**Task requirements**
Quote the data exactly, beginning at the line that contains "You can now" and continuing through the last line of the data.

**Entries shown**
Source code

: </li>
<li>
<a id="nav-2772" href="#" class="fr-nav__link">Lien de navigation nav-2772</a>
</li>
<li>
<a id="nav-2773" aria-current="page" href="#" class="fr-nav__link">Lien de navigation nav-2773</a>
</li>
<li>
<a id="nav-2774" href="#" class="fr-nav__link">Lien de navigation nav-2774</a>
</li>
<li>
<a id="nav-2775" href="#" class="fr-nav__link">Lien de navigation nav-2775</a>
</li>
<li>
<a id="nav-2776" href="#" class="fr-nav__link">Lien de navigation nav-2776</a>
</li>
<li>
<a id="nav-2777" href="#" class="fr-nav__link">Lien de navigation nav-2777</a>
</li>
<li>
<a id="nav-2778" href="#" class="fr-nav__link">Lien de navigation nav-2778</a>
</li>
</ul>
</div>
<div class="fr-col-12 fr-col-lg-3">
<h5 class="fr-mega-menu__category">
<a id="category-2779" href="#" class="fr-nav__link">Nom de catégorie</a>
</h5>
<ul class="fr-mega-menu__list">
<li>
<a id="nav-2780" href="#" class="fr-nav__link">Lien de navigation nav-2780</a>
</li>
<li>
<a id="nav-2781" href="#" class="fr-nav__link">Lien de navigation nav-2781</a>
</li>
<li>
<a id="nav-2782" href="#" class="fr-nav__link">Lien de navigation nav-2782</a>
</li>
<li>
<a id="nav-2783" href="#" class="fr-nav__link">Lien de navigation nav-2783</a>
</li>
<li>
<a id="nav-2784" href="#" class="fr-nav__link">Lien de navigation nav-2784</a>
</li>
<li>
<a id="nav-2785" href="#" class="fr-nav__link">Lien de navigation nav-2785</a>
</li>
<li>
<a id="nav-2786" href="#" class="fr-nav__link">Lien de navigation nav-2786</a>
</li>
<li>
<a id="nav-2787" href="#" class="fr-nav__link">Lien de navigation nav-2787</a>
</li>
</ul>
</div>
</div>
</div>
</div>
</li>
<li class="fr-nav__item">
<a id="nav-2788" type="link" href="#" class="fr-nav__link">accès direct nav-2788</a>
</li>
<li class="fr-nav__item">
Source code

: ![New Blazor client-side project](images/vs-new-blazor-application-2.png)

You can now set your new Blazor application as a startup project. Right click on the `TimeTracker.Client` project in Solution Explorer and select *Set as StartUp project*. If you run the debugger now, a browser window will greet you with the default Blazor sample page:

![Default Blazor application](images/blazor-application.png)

**Task result**
You can now set your new Blazor application as a startup project. Right click on the `TimeTracker.Client` project in Solution Explorer and select *Set as StartUp project*. If you run the debugger now, a browser window will greet you with the default Blazor sample page:

![Default Blazor application](images/blazor-application.png)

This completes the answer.